Passage shown:
I'll once again separate the "antenna" from the "transmission line" to
make it easier to see what's happening.

If you're dealing with an air-dielectric folded dipole, the transmission
line stub is nearly a quarter wavelength long. So at resonance, its
impedance is high and it doesn't have much effect on the feedpoint
impedance. As you lower the frequency or shorten the antenna, the
resistance of the antenna (as opposed to the transmission line) drops
fairly slowly, and the reactance becomes negative relatively quickly.
This is in parallel with the transmission line, whose reactance becomes
more positive as the line gets electrically shorter. If you look at the
net result of this parallel combination, you get a feedpoint impedance
that has a rising resistance as frequency drops or the antenna shortens,
and a reactance that gets more negative.

At some frequency below resonance, the increasing positive reactance of
the transmission line equals the negative reactance of the antenna,
creating a parallel resonant (sometimes called anti-resonant) circuit.
Just before this happens, the resistance skyrockets and the feedpoint
reactance heads positive. Exactly at parallel resonance, the reactance
is zero (by definition of resonance) and the resistance is very high.
And just below that frequency, the reactance heads rapidly to a high
positive value, then begins decreasing as the frequency drops below
that. The frequency or length where you hit anti-resonance depends on
the impedance of the transmission line. I fished up a model of a 17.56
foot high folded monopole with #12 conductors spaced 6 inches apart
which I had lying around. It's resonant at about 13.25 MHz., where its
feedpoint impedance is 143 ohms. It hits anti-resonance at about 8.5
MHz, where its feedpoint resistance is about 15k ohms. Below that, the
feedpoint reactance is positive, and decreases as the frequency is lowered.

Stated goal A: In the passage on folded antenna impedance, at about what frequency does the modeled folded monopole hit anti-resonance?
Stated goal B: Can you sum up the passage on folded antenna impedance in two sentences?
Stated goal C: Pick up the passage on folded antenna impedance after its last sentence and carry it forward.
The data that follows isn't needed for anything here.

Collected data:
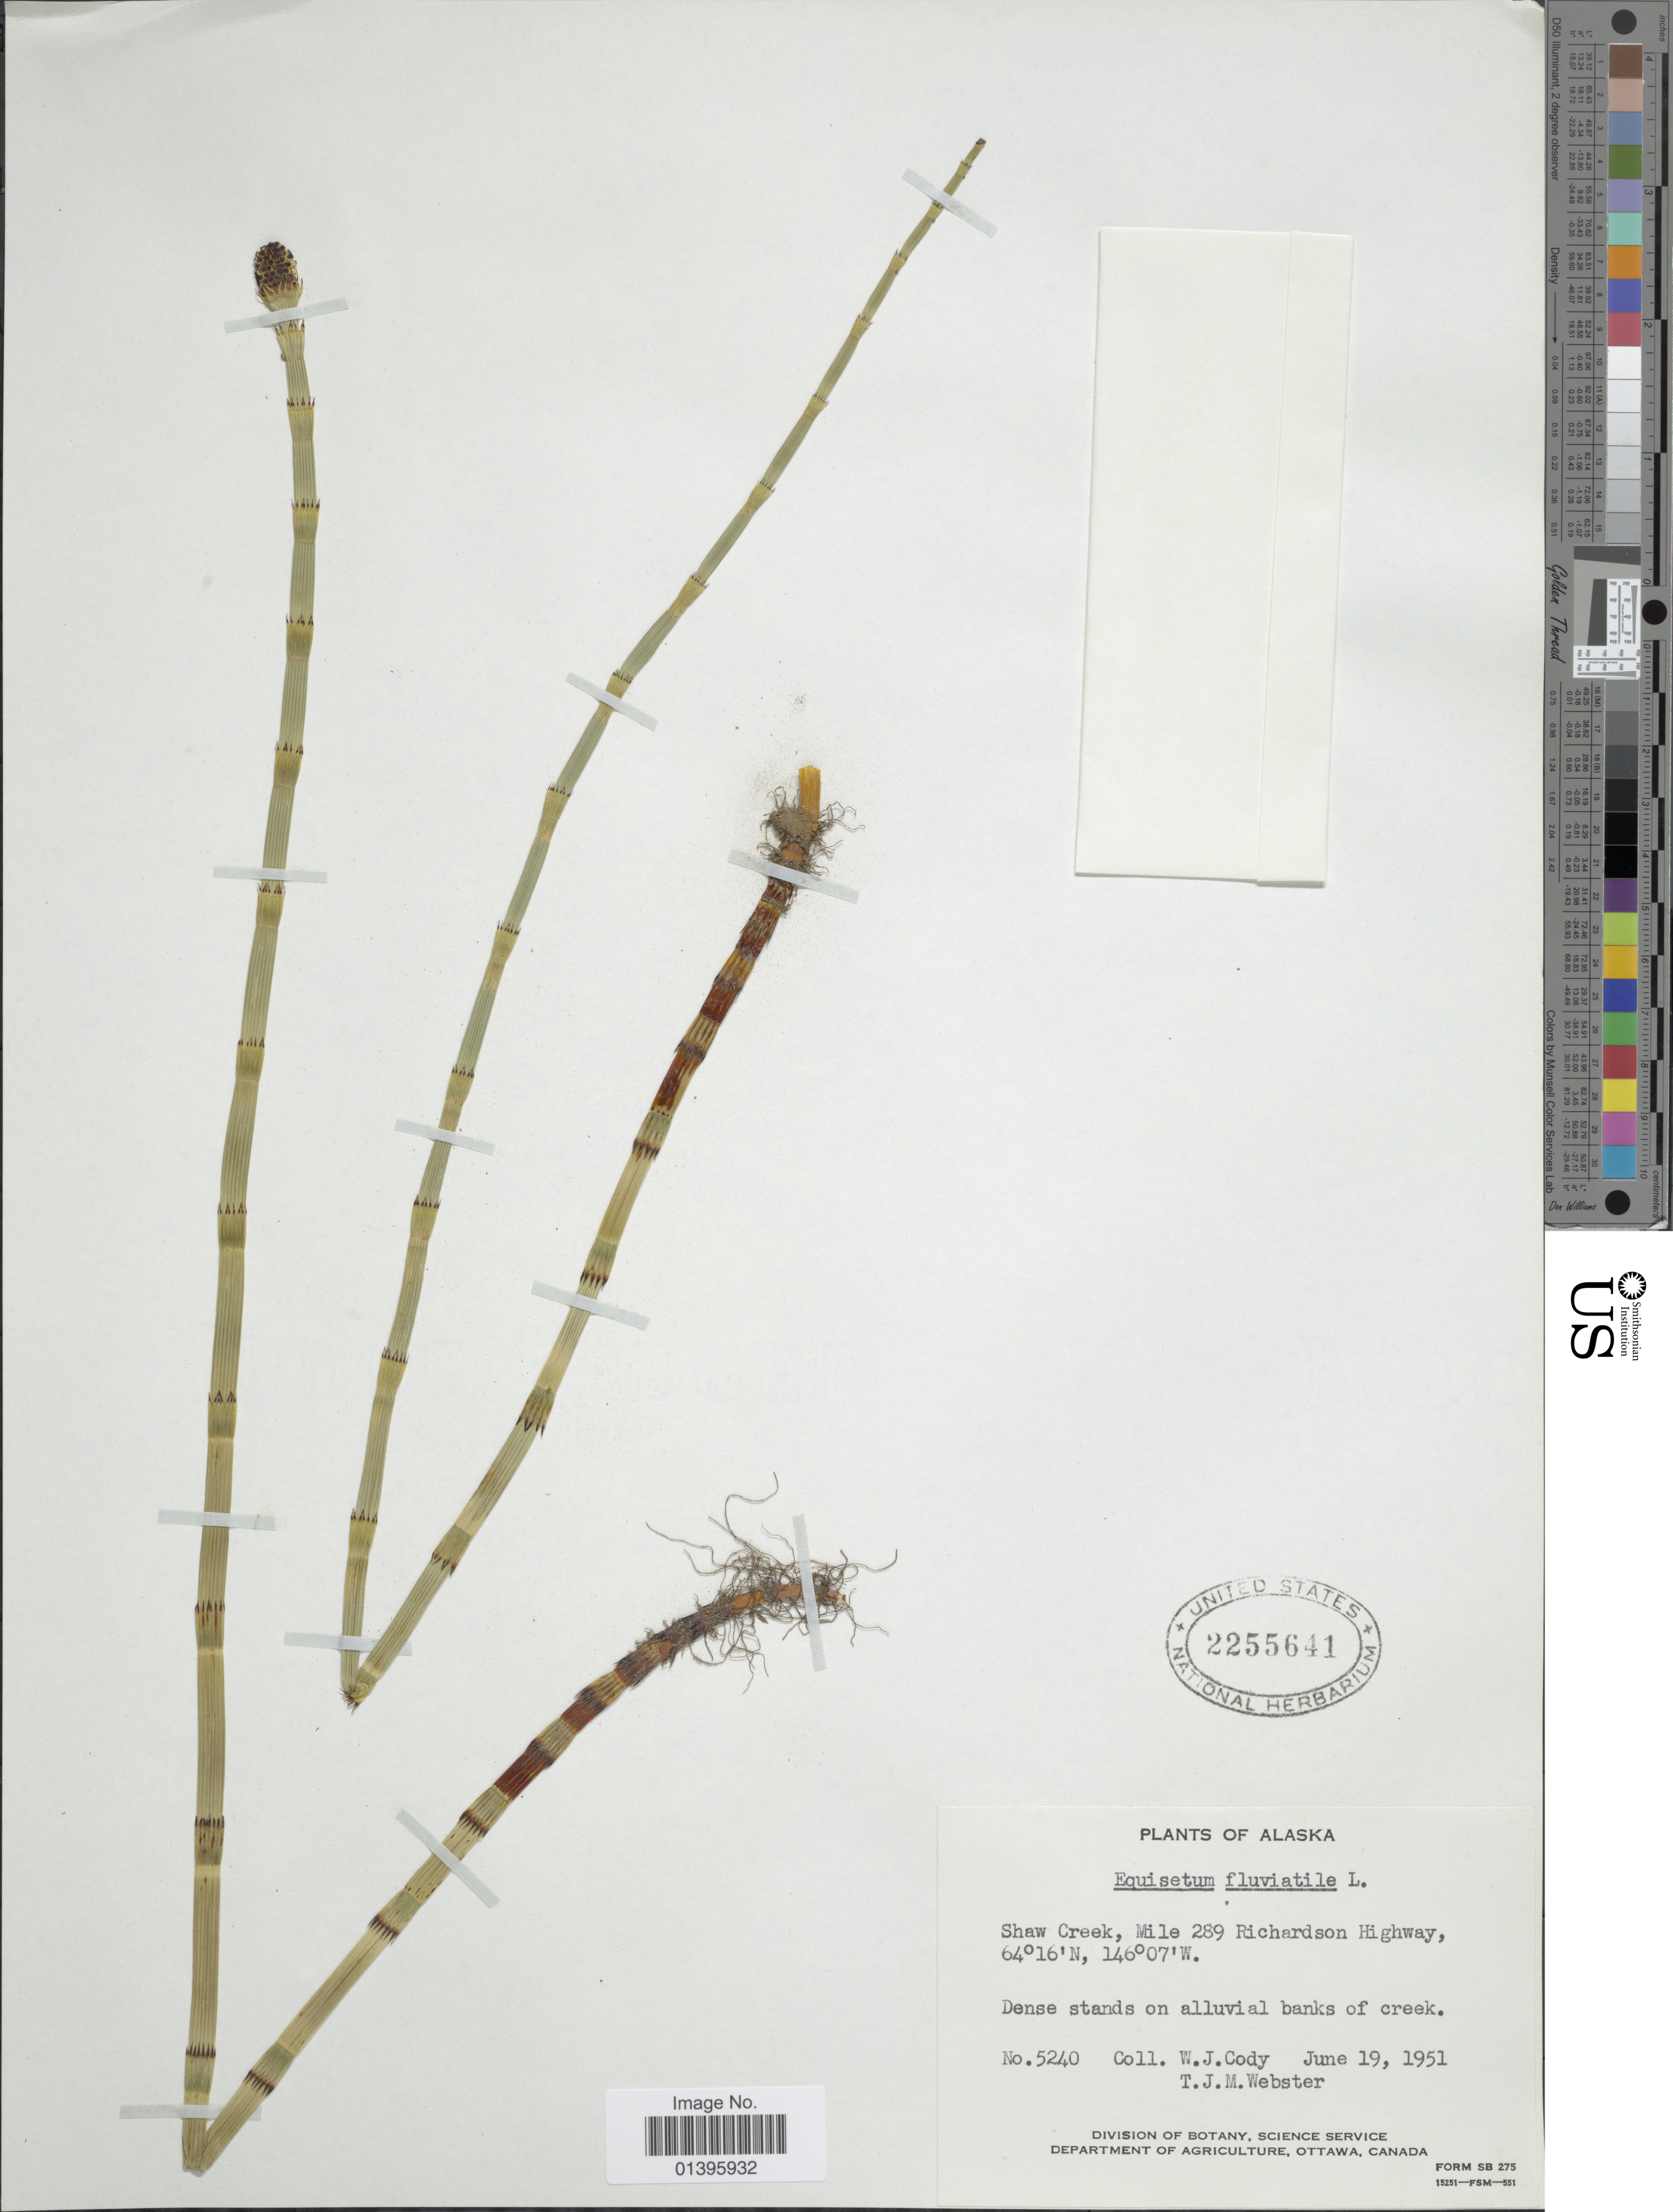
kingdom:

Exercise answer A: At about 8.5 MHz.

Exercise answer B: In an air-dielectric folded dipole, the transmission line stub is nearly a quarter wavelength long, so at resonance it has little effect on the feedpoint impedance, but at some frequency below resonance its increasing positive reactance equals the antenna's negative reactance, creating a parallel resonant (anti-resonant) circuit with zero reactance and very high resistance. A modeled 17.56 foot high folded monopole is resonant at about 13.25 MHz with a feedpoint impedance of 143 ohms and hits anti-resonance at about 8.5 MHz, where its feedpoint resistance is about 15k ohms.

Exercise answer C:
If you want to model a folded monopole as a separate unfolded monopole
and transmission line (which is a way to model one made from twinlead,
since you can separately adjust the transmission line length to account
for the reduced velocity factor of the transmission line mode), here's
what you have to do.

First, make the unfolded monopole from two wires, connected in parallel
at the bottom and top, or from a single wire of equivalent diameter.
Next, choose the impedance of the transmission line to be 1/4 the
impedance of the actual line. You have to use a transmission line model
for this, not a transmission line made from wires. Make sure it's in
parallel, not series, with the source at the base of the monopole. In
EZNEC, a transmission line is connected in parallel with a source if
they're on the same segment. Finally, multiply the reported feedpoint
impedance by four to find the Z of the actual folded monopole.

Roy Lewallen, W7EL

John wrote:
"Roy Lewallen" wrote in message
...

John wrote:

. . .
I thought it was supposed to be backwards from the usual unfolded

monopole

such that it would go up in resistance and become inductive.?.

Why would it do that?

Roy Lewallen, W7EL



Well, you said earlier that the folded monopole could be modeled as an
unfolded monopole with a shorted transmission line in parallel. I thought I
understood. When I modeled the unfolded monopole, I saw it do as usual when
the element was varied in length. But when I included the shorted section of
transmission line and varied it directly with the element, I thought I saw
the terminal reactance go inductive as the length was decreased below
1/4-wave resonance and I thought the terminal resistance went up. So, I was
expecting the same from EZNEC by modeling the folded version.

I guess I'm really lost here.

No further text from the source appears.